Without my standard armor

I’ve had an unpredictably difficult therapy week. Things have been good, you know? Things have been really good since all of this new eating began. For someone with an eating disorder that stretches back nearly 30 years, it’s been a remarkably smooth transition into eating more carefully and being accountable for it. Perhaps too smooth and, of course, I’m talking about those fears with my therapist.

What happens when I fall? I know I’ll fall. I’m not saying I’ll fall beyond repair, but I know there will be slips. What happens, though, if this doesn’t work? If all of this changing doesn’t actually give me my health back? What happens if I lose all of the weight and have to face the fact that my problems are still there. They’re still the same.

But, you know, those fears weren’t too big. Not until I went to mention them to my therapist. Mostly, I didn’t want her (or me, or anyone else) to get complacent about just how complicated I feel inside now that my outside was beginning to behave itself. She agreed. She said, “Mal, I’ve been working at an eating disorder clinic for years now. I understand that you’re more fragile now than maybe you’ve ever been before. I understand that.”

She warned me that I may start to feel like a ticking time bomb — that I may feel raw, and like my emotions are dragging me all over the map. She said I might feel unexpected anger, or sadness, or rage, or hurt. All of this will happen, she said, because I am no longer using food to medicate those feelings away. I’m without my standard armor, so to speak.

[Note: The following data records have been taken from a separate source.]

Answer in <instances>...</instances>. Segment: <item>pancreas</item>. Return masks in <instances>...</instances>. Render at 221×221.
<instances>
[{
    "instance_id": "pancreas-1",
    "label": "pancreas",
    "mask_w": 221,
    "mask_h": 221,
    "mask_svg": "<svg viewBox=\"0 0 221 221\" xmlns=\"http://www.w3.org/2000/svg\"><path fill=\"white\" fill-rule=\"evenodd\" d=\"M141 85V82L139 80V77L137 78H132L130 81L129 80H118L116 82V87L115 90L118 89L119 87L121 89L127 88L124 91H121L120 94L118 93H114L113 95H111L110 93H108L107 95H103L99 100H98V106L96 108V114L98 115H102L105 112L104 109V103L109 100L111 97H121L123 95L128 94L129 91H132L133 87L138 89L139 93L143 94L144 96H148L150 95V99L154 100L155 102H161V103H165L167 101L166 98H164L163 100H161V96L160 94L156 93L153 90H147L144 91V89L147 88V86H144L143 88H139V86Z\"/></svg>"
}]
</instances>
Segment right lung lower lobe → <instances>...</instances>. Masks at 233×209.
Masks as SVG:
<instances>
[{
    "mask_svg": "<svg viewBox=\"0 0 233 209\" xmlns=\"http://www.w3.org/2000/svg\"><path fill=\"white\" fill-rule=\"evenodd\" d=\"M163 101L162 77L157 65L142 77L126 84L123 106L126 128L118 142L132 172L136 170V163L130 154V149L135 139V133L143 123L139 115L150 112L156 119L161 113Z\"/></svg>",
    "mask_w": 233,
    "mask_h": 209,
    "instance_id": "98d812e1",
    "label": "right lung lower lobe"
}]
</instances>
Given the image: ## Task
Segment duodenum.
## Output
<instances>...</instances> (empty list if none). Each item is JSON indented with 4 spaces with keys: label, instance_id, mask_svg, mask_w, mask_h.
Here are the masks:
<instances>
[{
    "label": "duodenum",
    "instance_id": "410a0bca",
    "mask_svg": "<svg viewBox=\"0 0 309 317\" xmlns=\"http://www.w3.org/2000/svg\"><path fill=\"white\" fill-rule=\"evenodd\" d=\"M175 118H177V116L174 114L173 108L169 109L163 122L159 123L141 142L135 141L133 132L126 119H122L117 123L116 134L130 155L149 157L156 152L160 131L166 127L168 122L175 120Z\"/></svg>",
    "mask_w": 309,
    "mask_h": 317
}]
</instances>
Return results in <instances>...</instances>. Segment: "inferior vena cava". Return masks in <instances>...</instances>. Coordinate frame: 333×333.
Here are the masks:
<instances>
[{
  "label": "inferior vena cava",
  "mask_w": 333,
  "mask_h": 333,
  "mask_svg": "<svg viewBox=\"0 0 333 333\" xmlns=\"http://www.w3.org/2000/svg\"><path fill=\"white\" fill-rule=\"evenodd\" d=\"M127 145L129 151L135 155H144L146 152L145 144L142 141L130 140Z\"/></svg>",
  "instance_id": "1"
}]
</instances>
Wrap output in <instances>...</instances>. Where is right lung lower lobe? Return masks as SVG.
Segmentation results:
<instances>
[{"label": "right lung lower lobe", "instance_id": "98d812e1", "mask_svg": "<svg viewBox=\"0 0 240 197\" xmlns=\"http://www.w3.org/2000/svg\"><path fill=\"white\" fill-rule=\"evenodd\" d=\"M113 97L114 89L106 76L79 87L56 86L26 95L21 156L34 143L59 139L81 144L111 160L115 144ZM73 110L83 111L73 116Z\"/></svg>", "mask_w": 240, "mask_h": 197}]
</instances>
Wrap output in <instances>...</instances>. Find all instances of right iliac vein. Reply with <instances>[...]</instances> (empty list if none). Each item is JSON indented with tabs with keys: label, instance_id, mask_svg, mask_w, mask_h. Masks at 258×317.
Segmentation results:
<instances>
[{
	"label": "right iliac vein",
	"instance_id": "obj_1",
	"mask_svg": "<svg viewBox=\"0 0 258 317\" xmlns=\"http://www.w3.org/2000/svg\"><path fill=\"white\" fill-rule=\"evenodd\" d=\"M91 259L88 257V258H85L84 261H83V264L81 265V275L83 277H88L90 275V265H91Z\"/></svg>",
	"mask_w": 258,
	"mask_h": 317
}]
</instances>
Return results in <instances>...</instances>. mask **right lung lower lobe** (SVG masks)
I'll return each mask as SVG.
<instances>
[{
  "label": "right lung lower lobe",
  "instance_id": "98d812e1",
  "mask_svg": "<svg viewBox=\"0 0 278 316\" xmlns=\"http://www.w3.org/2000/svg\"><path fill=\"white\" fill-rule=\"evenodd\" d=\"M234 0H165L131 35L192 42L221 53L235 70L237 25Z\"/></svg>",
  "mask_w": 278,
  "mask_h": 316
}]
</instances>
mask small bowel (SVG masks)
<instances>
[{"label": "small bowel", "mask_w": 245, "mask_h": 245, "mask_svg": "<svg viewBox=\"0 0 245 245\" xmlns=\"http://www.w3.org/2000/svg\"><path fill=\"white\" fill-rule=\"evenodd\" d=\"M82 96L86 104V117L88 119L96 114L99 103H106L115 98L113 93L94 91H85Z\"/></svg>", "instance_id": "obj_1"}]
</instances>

When she said it, I hadn’t felt it yet. I’d felt good. I’d felt like I was pretty much on top of my schoolwork. I’d felt like I was competent in my internship, and capable in the research for my thesis. But, she’s right. I am without my armor. And, only by talking about how very real that was did the truth of it hit me.

And I had a mini binge last night. It wasn’t anywhere near the standard of binging that I am accustomed to. I went to dinner with my friend Einat where I got a salad, yes, but also a steamed milk with almond syrup. The salad was big and included delicious gargonzola cheese. And some raspberry dressing. And mandarin oranges. It was semi-healthy, I guess, but not overly. The steamed milk probably contained their standard amount of almond syrup, but after weeks of eating well and not having sweets, man. It tasted like straight sugar. (Note to self: next time ask for half the amount or less — just a drizzle will do.) I also had a little piece of baguette that came with the salad and I broke it into little pieces and let it soak in the sweet milk. It was sooooo good. It was a little treat for myself.

I often go to eat with Einat on Fridays, our day off, where we talk about school and research and theories that must bore the pants off of anyone within hearing range. I allow myself these meals out with her. They are basically the only time I get to go out, and I try to order sensibly. But, I also allow myself a little treat. Hell, I have all week to let the treat work itself out of my system before the next weigh-in. There’s no harm.

So, I don’t know if it was the intense therapy sessions, or the super-sweet treat, but I just had this drive to eat when I got home. I know I wasn’t hungry, but I just wanted to eat. I had a full bag of microwave popcorn — but the buttered kind. Seems like I may have had something else, too, but I’m not remembering at the moment. At any rate, my belly felt sick. I went to bed.

Today is a bit better, but I still feel raw. I still have cramps. I’m still on edge. I feel disconnected from my body. I’m processing the fears that were hiding until I articulated them.

Honestly? At first I was mad at my therapist for bringing them up. For not just letting me have a few months of feeling good about things. Why couldn’t she just leave well enough alone? But, I’m not paying her to leave well enough alone. And, she knows what she’s doing. And I adore her and we have a great working relationship. And she’s just not going to let me get away with my junk. She’s not going to sit back while I act like everything’s great. That’s what makes her so wonderful.

It just that it’s also what makes me feel raw.